→ **RECORDS SHOWN**
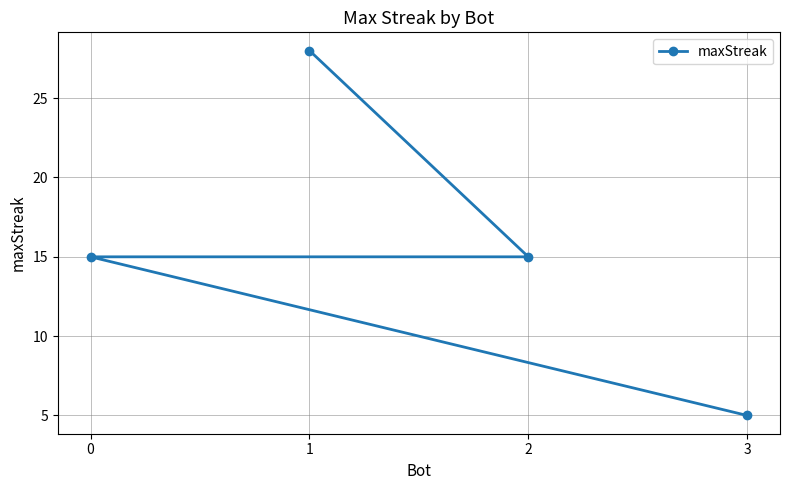

What is the smallest value displayed?

5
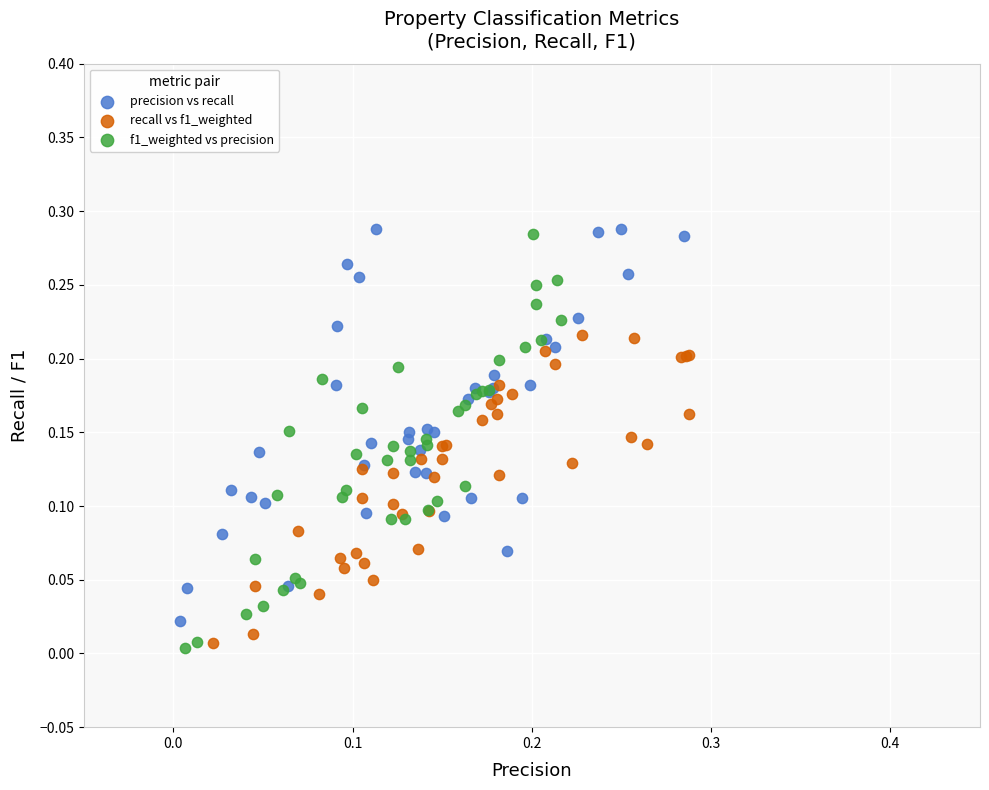

What are all the series names shown in the legend?

precision vs recall, recall vs f1_weighted, f1_weighted vs precision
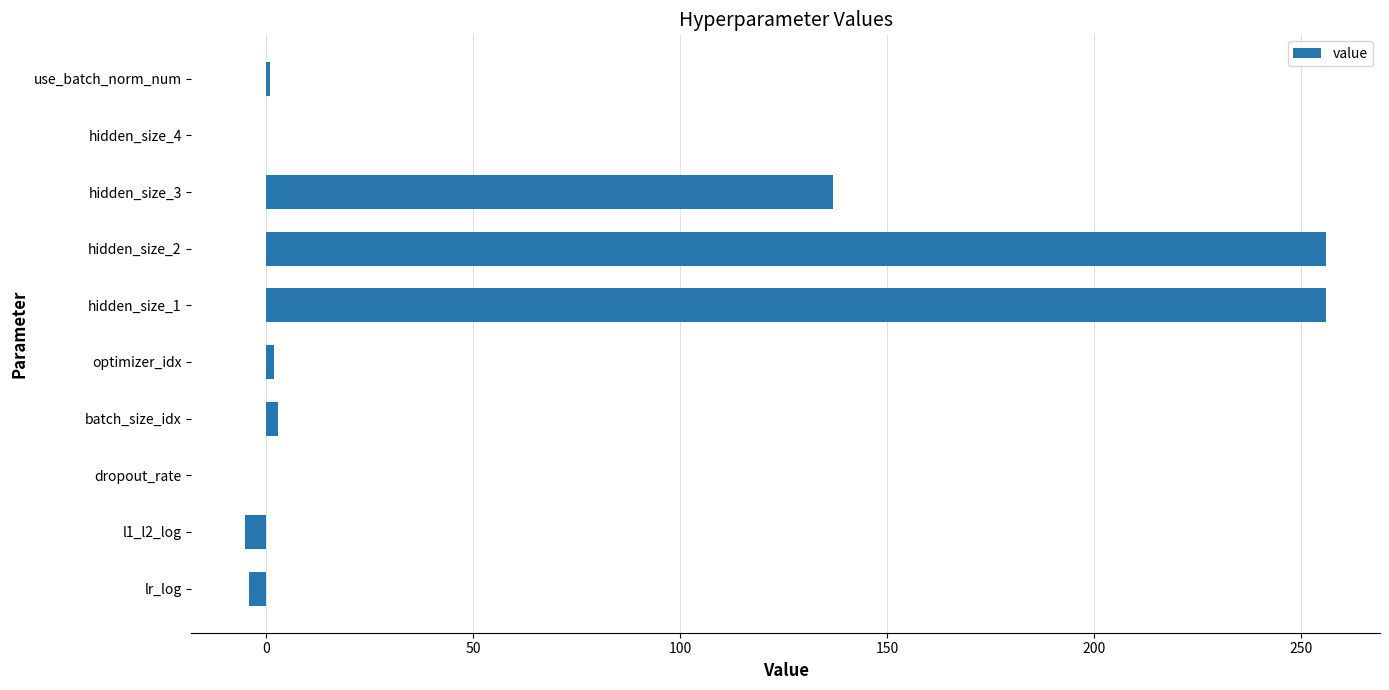

Which has a higher value, dropout_rate or hidden_size_2?

hidden_size_2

→ **EXERCISE DIRECTIONS**
Locate every row above that contains the word "What", matching case exactly, and copy each such row in full.

→ **EXERCISE ANSWER**
What is the smallest value displayed?
What are all the series names shown in the legend?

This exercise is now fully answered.